# Vent rib detached



## Nitram4891 (Oct 7, 2009)

Any way to reattach the rib where it meets the barrel near the receiver?  Someone must have dropped the gun which put a nice dent in the rib and caused it to come loose.  I know I can fix the dent with Murray's Shotgun Vent Rib Tool but what about reattaching the rib?  No picture so I drew a little diagram..


----------



## Twenty five ought six (Oct 7, 2009)

Ribs are usually soft soldered on.  Some are even glued on.  I'd try JB weld and see how it goes.


----------



## Nitram4891 (Oct 7, 2009)

That's what I was thinking.  Will give it a shot tonight and see how it holds up this weekend.  Will the JB work with the blue still on ?  I know I will need to get the barrell really clean but do i need to strip the finish?


----------



## RWK (Oct 12, 2009)

Who made the gun, if there still busines they might be able to repair it.
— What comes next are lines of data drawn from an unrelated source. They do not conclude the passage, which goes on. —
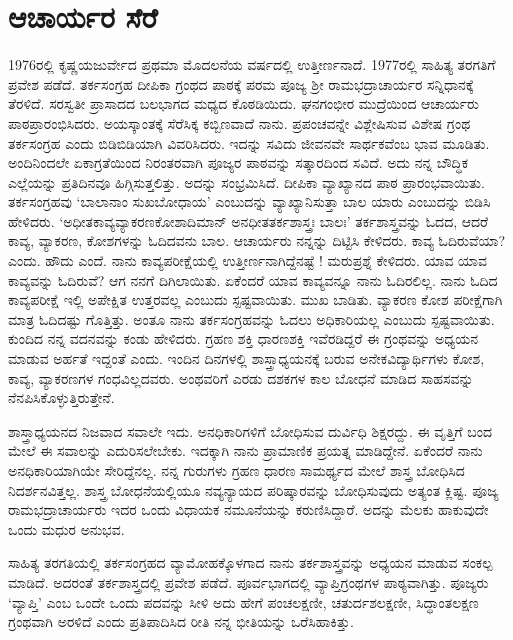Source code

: {\section*{ಆಚಾರ್ಯರ ಸೆರೆ}

1976ರಲ್ಲಿ  ಕೃಷ್ಣಯಜುರ್ವೇದ ಪ್ರಥಮಾ ಮೊದಲನೆಯ ವರ್ಷದಲ್ಲಿ ಉತ್ತೀರ್ಣನಾದೆ.  1977ರಲ್ಲಿ ಸಾಹಿತ್ಯ ತರಗತಿಗೆ ಪ್ರವೇಶ ಪಡೆದೆ.  ತರ್ಕಸಂಗ್ರಹ ದೀಪಿಕಾ ಗ್ರಂಥದ ಪಾಠಕ್ಕೆ ಪರಮ ಪೂಜ್ಯ ಶ್ರೀ ರಾಮಭದ್ರಾಚಾರ್ಯರ ಸನ್ನಿಧಾನಕ್ಕೆ ತೆರಳಿದೆ.  \hbox{ಸರಸ್ವತೀ} ಪ್ರಾಸಾದದ ಬಲಭಾಗದ ಮಧ್ಯದ ಕೊಠಡಿಯಿದು.  ಘನಗಂಭೀರ ಮುದ್ರೆಯಿಂದ \hbox{ಆಚಾರ್ಯರು} ಪಾಠಪ್ರಾರಂಭಿಸಿದರು.  ಅಯಸ್ಕಾಂತಕ್ಕೆ ಸೆರೆಸಿಕ್ಕ ಕಬ್ಬಿಣವಾದೆ ನಾನು.  ಪ್ರಪಂಚವನ್ನೇ ವಿಶ್ಲೇಷಿಸುವ ವಿಶೇಷ ಗ್ರಂಥ ತರ್ಕಸಂಗ್ರಹ ಎಂದು ಬಿಡಿಬಿಡಿಯಾಗಿ ವಿವರಿಸಿದರು. ಇದನ್ನು ಸವಿದು ಜೀವನವೇ ಸಾರ್ಥಕವೆಂಬ ಭಾವ ಮೂಡಿತು.  ಅಂದಿ\-ನಿಂದಲೇ ಏಕಾಗ್ರತೆಯಿಂದ ನಿರಂತರವಾಗಿ ಪೂಜ್ಯರ ಪಾಠವನ್ನು ಸತ್ಕಾರದಿಂದ ಸವಿದೆ.  ಅದು ನನ್ನ ಬೌದ್ಧಿಕ ಎಲ್ಲೆಯನ್ನು ಪ್ರತಿದಿನವೂ ಹಿಗ್ಗಿಸುತ್ತಲಿತ್ತು.  ಅದನ್ನು \hbox{ಸಂಭ್ರಮಿಸಿದೆ.}  ದೀಪಿಕಾ ವ್ಯಾಖ್ಯಾನದ ಪಾಠ ಪ್ರಾರಂಭವಾಯಿತು. ತರ್ಕಸಂಗ್ರಹವು ‘\hbox{ಬಾಲಾನಾಂ} ಸುಖ\-ಬೋಧಾಯ’ ಎಂಬುದನ್ನು ವ್ಯಾಖ್ಯಾನಿಸುತ್ತಾ ಬಾಲ ಯಾರು ಎಂಬುದನ್ನು ಬಿಡಿಸಿ ಹೇಳಿದರು.  ‘ಅಧೀತಕಾವ್ಯವ್ಯಾಕರಣಕೋಶಾದಿಮಾನ್ ಅನಧೀತತರ್ಕಶಾಸ್ತ್ರಃ ಬಾಲಃ’  \enginline{-}   ತರ್ಕಶಾಸ್ತ್ರವನ್ನು ಓದದ, ಆದರೆ ಕಾವ್ಯ, ವ್ಯಾಕರಣ, ಕೋಶಗಳನ್ನು ಓದಿದವನು ಬಾಲ.  ಆಚಾರ್ಯರು ನನ್ನನ್ನು ದಿಟ್ಟಿಸಿ ಕೇಳಿದರು.  ಕಾವ್ಯ ಓದಿರುವೆಯಾ? ಎಂದು.  ಹೌದು ಎಂದೆ.  ನಾನು ಕಾವ್ಯಪರೀಕ್ಷೆಯಲ್ಲಿ ಉತ್ತೀರ್ಣನಾಗಿದ್ದೆನಷ್ಟೆ !  ಮರುಪ್ರಶ್ನೆ ಕೇಳಿದರು.  ಯಾವ ಯಾವ ಕಾವ್ಯವನ್ನು ಓದಿರುವೆ?  ಆಗ ನನಗೆ ದಿಗಿಲಾಯಿತು.  ಏಕೆಂದರೆ ಯಾವ ಕಾವ್ಯವನ್ನೂ ನಾನು ಓದಿರಲಿಲ್ಲ.  ನಾನು ಓದಿದ ಕಾವ್ಯಪರೀಕ್ಷೆ ಇಲ್ಲಿ ಅಪೇಕ್ಷಿತ ಉತ್ತರ\-ವಲ್ಲ ಎಂಬುದು ಸ್ಪಷ್ಟವಾಯಿತು.  ಮುಖ ಬಾಡಿತು.  ವ್ಯಾಕರಣ ಕೋಶ ಪರೀಕ್ಷೆಗಾಗಿ ಮಾತ್ರ ಓದಿದಷ್ಟು ಗೊತ್ತಿತ್ತು. ಅಂತೂ ನಾನು ತರ್ಕಸಂಗ್ರಹವನ್ನು ಓದಲು ಅಧಿಕಾರಿಯಲ್ಲ ಎಂಬುದು ಸ್ಪಷ್ಟವಾಯಿತು.  ಕುಂದಿದ ನನ್ನ ವದನವನ್ನು ಕಂಡು ಹೇಳಿದರು.  ಗ್ರಹಣ ಶಕ್ತಿ ಧಾರಣಶಕ್ತಿ ಇವೆರಡಿದ್ದರೆ ಈ ಗ್ರಂಥವನ್ನು ಅಧ್ಯಯನ ಮಾಡುವ ಅರ್ಹತೆ ಇದ್ದಂತೆ ಎಂದು.  ಇಂದಿನ ದಿನಗಳಲ್ಲಿ ಶಾಸ್ತ್ರಾಧ್ಯಯನಕ್ಕೆ ಬರುವ ಅನೇಕ\break ವಿದ್ಯಾರ್ಥಿಗಳು ಕೋಶ, ಕಾವ್ಯ, ವ್ಯಾಕರಣಗಳ ಗಂಧವಿಲ್ಲದವರು.  ಅಂಥವರಿಗೆ ಎರಡು ದಶಕಗಳ ಕಾಲ ಬೋಧನೆ ಮಾಡಿದ ಸಾಹಸವನ್ನು ನೆನಪಿಸಿಕೊಳ್ಳುತ್ತಿರುತ್ತೇನೆ.    

ಶಾಸ್ತ್ರಾಧ್ಯಯನದ ನಿಜವಾದ ಸವಾಲೇ ಇದು.  ಅನಧಿಕಾರಿಗಳಿಗೆ ಬೋಧಿಸುವ ದುರ್ವಿಧಿ ಶಿಕ್ಷರದ್ದು.  ಈ ವೃತ್ತಿಗೆ ಬಂದ ಮೇಲೆ ಈ ಸವಾಲನ್ನು ಎದುರಿಸಲೇಬೇಕು.  ಇದಕ್ಕಾಗಿ ನಾನು ಪ್ರಾಮಾಣಿಕ ಪ್ರಯತ್ನ ಮಾಡಿದ್ದೇನೆ.  ಏಕೆಂದರೆ ನಾನು ಅನಧಿಕಾರಿ\-ಯಾಗಿಯೇ ಸೇರಿದ್ದೆನಲ್ಲ.  ನನ್ನ ಗುರುಗಳು ಗ್ರಹಣ ಧಾರಣ ಸಾಮರ್ಥ್ಯದ ಮೇಲೆ ಶಾಸ್ತ್ರ ಬೋಧಿಸಿದ ನಿದರ್ಶನವಿತ್ತಲ್ಲ.  ಶಾಸ್ತ್ರ ಬೋಧನೆಯಲ್ಲಿಯೂ ನವ್ಯನ್ಯಾಯದ ಪರಿಷ್ಕಾರವನ್ನು ಬೋಧಿಸುವುದು ಅತ್ಯಂತ ಕ್ಲಿಷ್ಟ.  ಪೂಜ್ಯ ರಾಮಭದ್ರಾಚಾರ್ಯರು ಇದರ ಒಂದು ವಿಧಾಯಕ ನಮೂನೆಯನ್ನು ಕರುಣಿಸಿದ್ದಾರೆ. ಅದನ್ನು ಮೆಲಕು ಹಾಕುವುದೇ ಒಂದು ಮಧುರ ಅನುಭವ.  

ಸಾಹಿತ್ಯ ತರಗತಿಯಲ್ಲಿ ತರ್ಕಸಂಗ್ರಹದ ವ್ಯಾಮೋಹಕ್ಕೊಳಗಾದ ನಾನು ತರ್ಕಶಾಸ್ತ್ರವನ್ನು ಅಧ್ಯಯನ ಮಾಡುವ ಸಂಕಲ್ಪ ಮಾಡಿದೆ.  ಅದರಂತೆ ತರ್ಕಶಾಸ್ತ್ರದಲ್ಲಿ ಪ್ರವೇಶ ಪಡೆದೆ.  ಪೂರ್ವಭಾಗದಲ್ಲಿ ವ್ಯಾಪ್ತಿಗ್ರಂಥಗಳ ಪಾಠ್ಯವಾಗಿತ್ತು.  ಪೂಜ್ಯರು ‘ವ್ಯಾಪ್ತಿ’ ಎಂಬ ಒಂದೇ ಒಂದು ಪದವನ್ನು ಸೀಳಿ ಅದು ಹೇಗೆ ಪಂಚಲಕ್ಷಣೀ, ಚತುರ್ದಶಲಕ್ಷಣೀ, ಸಿದ್ಧಾಂತಲಕ್ಷಣ ಗ್ರಂಥವಾಗಿ ಅರಳಿದೆ ಎಂದು ಪ್ರತಿಪಾದಿಸಿದ ರೀತಿ ನನ್ನ ಭೀತಿಯನ್ನು ಒರೆಸಿಹಾಕಿತ್ತು.  

}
Years ago herters used to do it, i think cabelas  took over there stuff they might be able to do it, i think they have some good gun smiths its worth a call.


----------



## Twenty five ought six (Oct 13, 2009)

Nitram4891 said:


> That's what I was thinking.  Will give it a shot tonight and see how it holds up this weekend.  Will the JB work with the blue still on ? _ I know I will need to get the barrell really clean but do i need to strip the finish?_




I wouldn't.  I'd try it, and see what happens.


----------



## Nitram4891 (Oct 13, 2009)

I used JB weld and shot doves with it Saturday.  The gun is a winchester 1400 20 gauge.  It's held up fine so far however I'm not going to jam a screwdriver in there to find out how strong it is either.  The only prep I did was to clean the bond area (blued barrel and blued rib) with some acetone.


----------



## Twenty five ought six (Oct 13, 2009)

Good deal.


----------